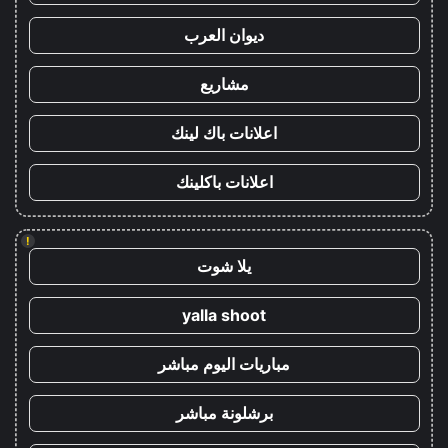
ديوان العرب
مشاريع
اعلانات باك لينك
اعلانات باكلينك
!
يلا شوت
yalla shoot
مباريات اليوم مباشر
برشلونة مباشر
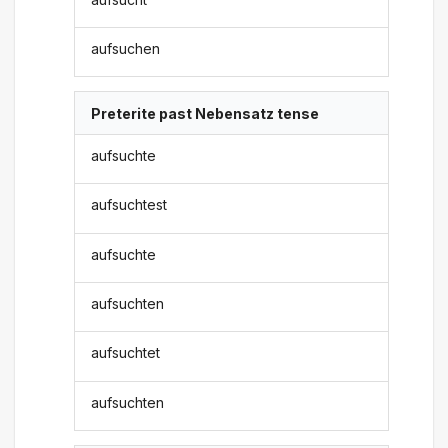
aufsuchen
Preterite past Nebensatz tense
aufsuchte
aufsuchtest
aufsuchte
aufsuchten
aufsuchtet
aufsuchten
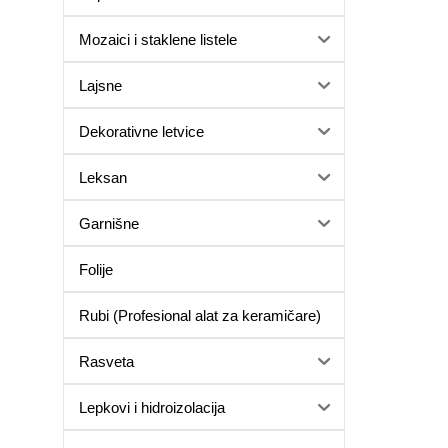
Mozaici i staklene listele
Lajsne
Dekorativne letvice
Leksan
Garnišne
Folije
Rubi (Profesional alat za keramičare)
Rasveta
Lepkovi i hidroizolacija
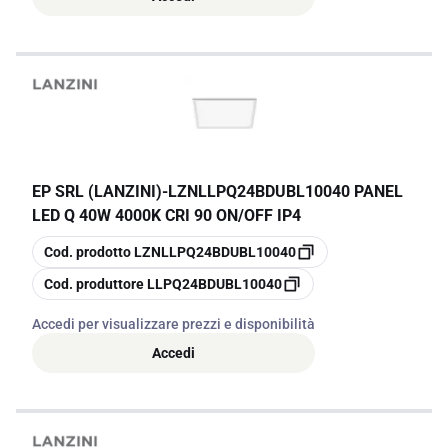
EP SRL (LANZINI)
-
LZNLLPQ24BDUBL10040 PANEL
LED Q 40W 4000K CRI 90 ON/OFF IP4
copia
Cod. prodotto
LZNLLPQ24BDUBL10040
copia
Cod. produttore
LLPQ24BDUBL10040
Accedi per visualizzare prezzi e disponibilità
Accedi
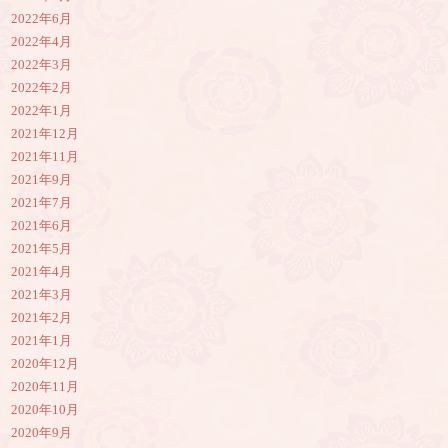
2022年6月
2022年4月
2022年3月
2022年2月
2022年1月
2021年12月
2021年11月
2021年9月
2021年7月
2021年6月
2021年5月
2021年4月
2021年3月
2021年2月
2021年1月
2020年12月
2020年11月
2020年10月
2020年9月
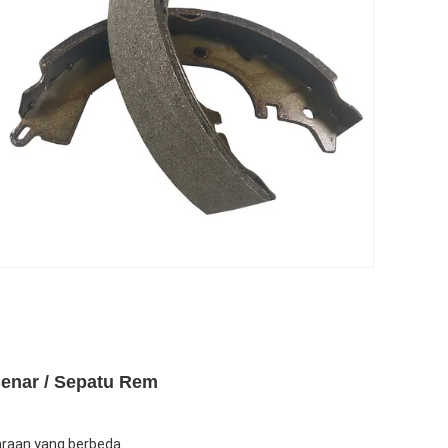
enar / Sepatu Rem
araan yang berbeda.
--- --- ---
• Exercise details: Take the records above and transcribe them exactly, dropping every picture.

• Answer box:
ديوان العرب
مشاريع
اعلانات باك لينك
اعلانات باكلينك
!
يلا شوت
yalla shoot
مباريات اليوم مباشر
برشلونة مباشر
aufsuchen
Preterite past Nebensatz tense
aufsuchte
aufsuchtest
aufsuchte
aufsuchten
aufsuchtet
aufsuchten
Mozaici i staklene listele
Lajsne
Dekorativne letvice
Leksan
Garnišne
Folije
Rubi (Profesional alat za keramičare)
Rasveta
Lepkovi i hidroizolacija
EP SRL (LANZINI)
-
LZNLLPQ24BDUBL10040 PANEL
LED Q 40W 4000K CRI 90 ON/OFF IP4
copia
Cod. prodotto
LZNLLPQ24BDUBL10040
copia
Cod. produttore
LLPQ24BDUBL10040
Accedi per visualizzare prezzi e disponibilità
Accedi
2022年6月
2022年4月
2022年3月
2022年2月
2022年1月
2021年12月
2021年11月
2021年9月
2021年7月
2021年6月
2021年5月
2021年4月
2021年3月
2021年2月
2021年1月
2020年12月
2020年11月
2020年10月
2020年9月
enar / Sepatu Rem
araan yang berbeda.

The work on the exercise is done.